Africa-Press – Congo Kinshasa. Le gouverneur intérimaire de la Tshopo, Didier Lomoyo Iteku, a été convoqué en urgence à Kinshasa lundi, après un lapsus prononcé lors d’une parade populaire à l’esplanade de la mairie de Kisangani. Au cours de son discours, il a cité l’ancien président Joseph Kabila avant de se raviser et de nommer le chef de l’État en fonction, Félix Tshisekedi Tshilombo.
Selon un chef de quartier présent à la réunion, le gouverneur évoquait la poursuite du processus de mécanisation des agents de l’État lorsqu’il a cité par erreur Joseph Kabila, présenté dans certaines déclarations comme « condamné à mort pour connivence avec le M23 », avant de se corriger.
« C’est un processus qui se poursuit parce que [Joseph Kabila], plutôt notre chef de l’État, Félix Tshisekedi, veut que tous les agents de l’État soient mécanisés… », a-t-il déclaré.
Bien que corrigé immédiatement, ce lapsus a suscité de vives réactions dans un contexte politique et sécuritaire sensible. Pour certains, il s’agit d’une simple erreur de langage ; pour d’autres, d’un geste lourd de sens pouvant lui porter préjudice. L’incident a été perçu comme une bévue jugée grave par une partie de l’opinion.
Tensions lors de l’événement et vidéos virales
Des témoignages font état de tensions sur place. Des journalistes présents auraient été menacés et dépouillés de leur matériel afin d’empêcher la diffusion des images. Malgré cette tentative, des vidéos ont circulé sur les réseaux sociaux et provoqué une vague de réactions à Kisangani et au-delà.
La réaction du gouvernement central ne s’est pas fait attendre. Le Vice-Premier Ministre en charge de l’Intérieur et Sécurité, Jacquemain Shabani Lukoo, a adressé un télégramme convoquant Didier Lomoyo Iteku à Kinshasa, accompagné du maire de Kisangani, pour des consultations.

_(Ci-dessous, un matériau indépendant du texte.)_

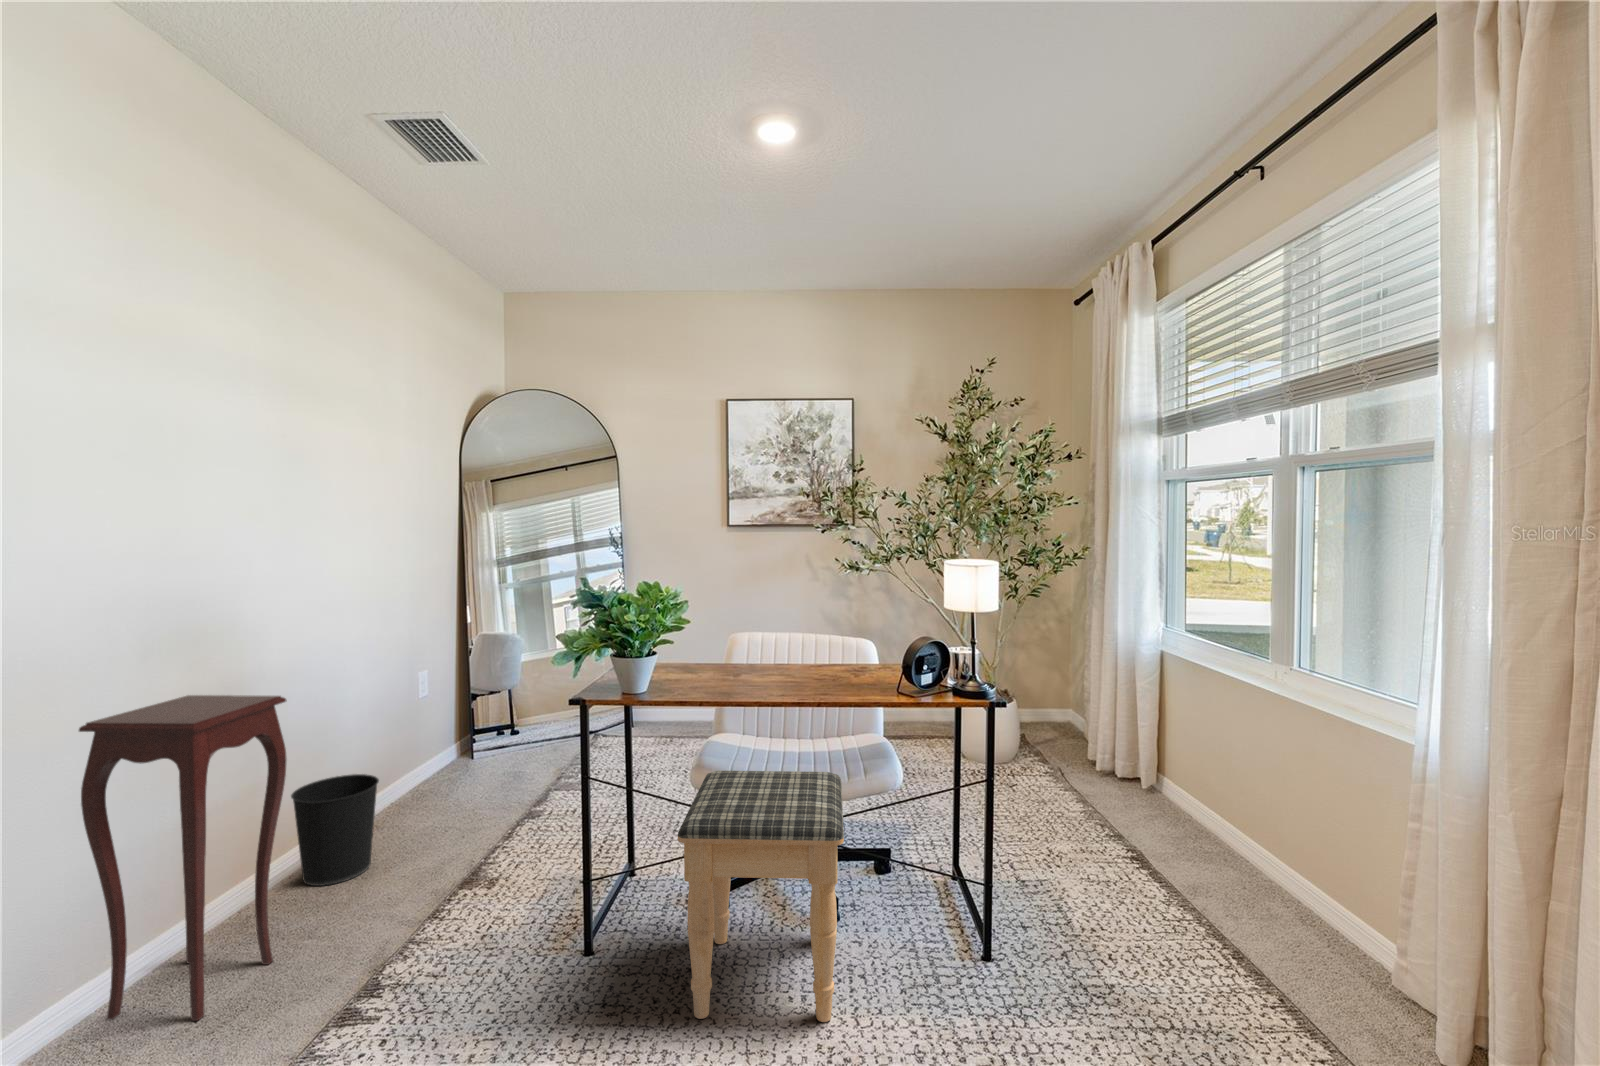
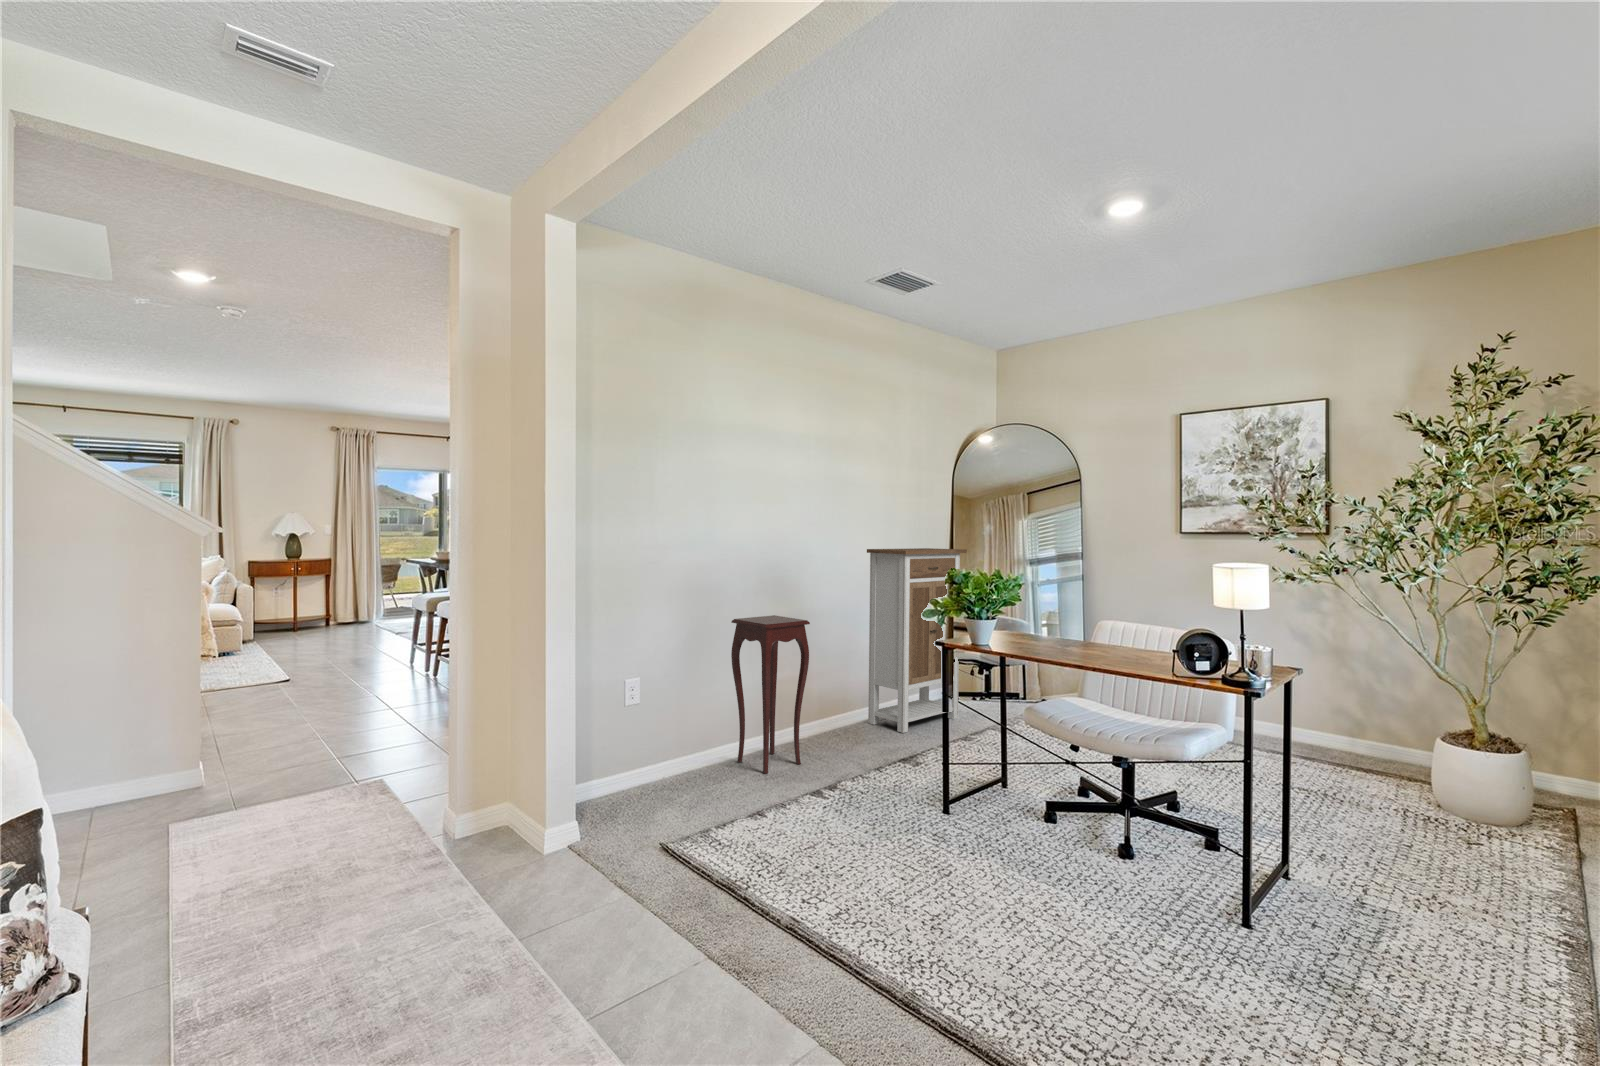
cabinet: none [354,551,502,828] -> present [867,548,967,733]
footstool: present [678,771,844,1022] -> none [970,711,1125,894]
wastebasket: present [291,774,379,886] -> none [824,683,868,744]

La cellule de communication dément et parle de manipulation
En réponse aux critiques, la cellule de communication du gouverneur intérimaire a publié un communiqué rejetant les accusations. Elle qualifie les informations relayées de « mensongères » et attribuées à des « ennemis de la paix ». Selon cette cellule, les propos de Didier Lomoyo auraient été « déformés et sortis de leur contexte », affirmant qu’il appelait plutôt à renforcer la sécurité face aux menaces contre la République.
Entretemps, la NDSCI/Tshopo critique la rapidité avec laquelle le VPM de l’Intérieur a réagi après le lapsus du vice-gouverneur. Pour Gentil Sefu, vice-président de la structure, il s’agit d’un simple dérapage verbal ne justifiant pas son exclusion, qu’il qualifie d’exagérée et motivée politiquement. Il appelle au retour de Lomoyo pour assurer la stabilité provinciale et éviter une crise inutile, alors que des projets publics sont déjà en souffrance.
L’affaire continue de faire réagir et reste suivie de près.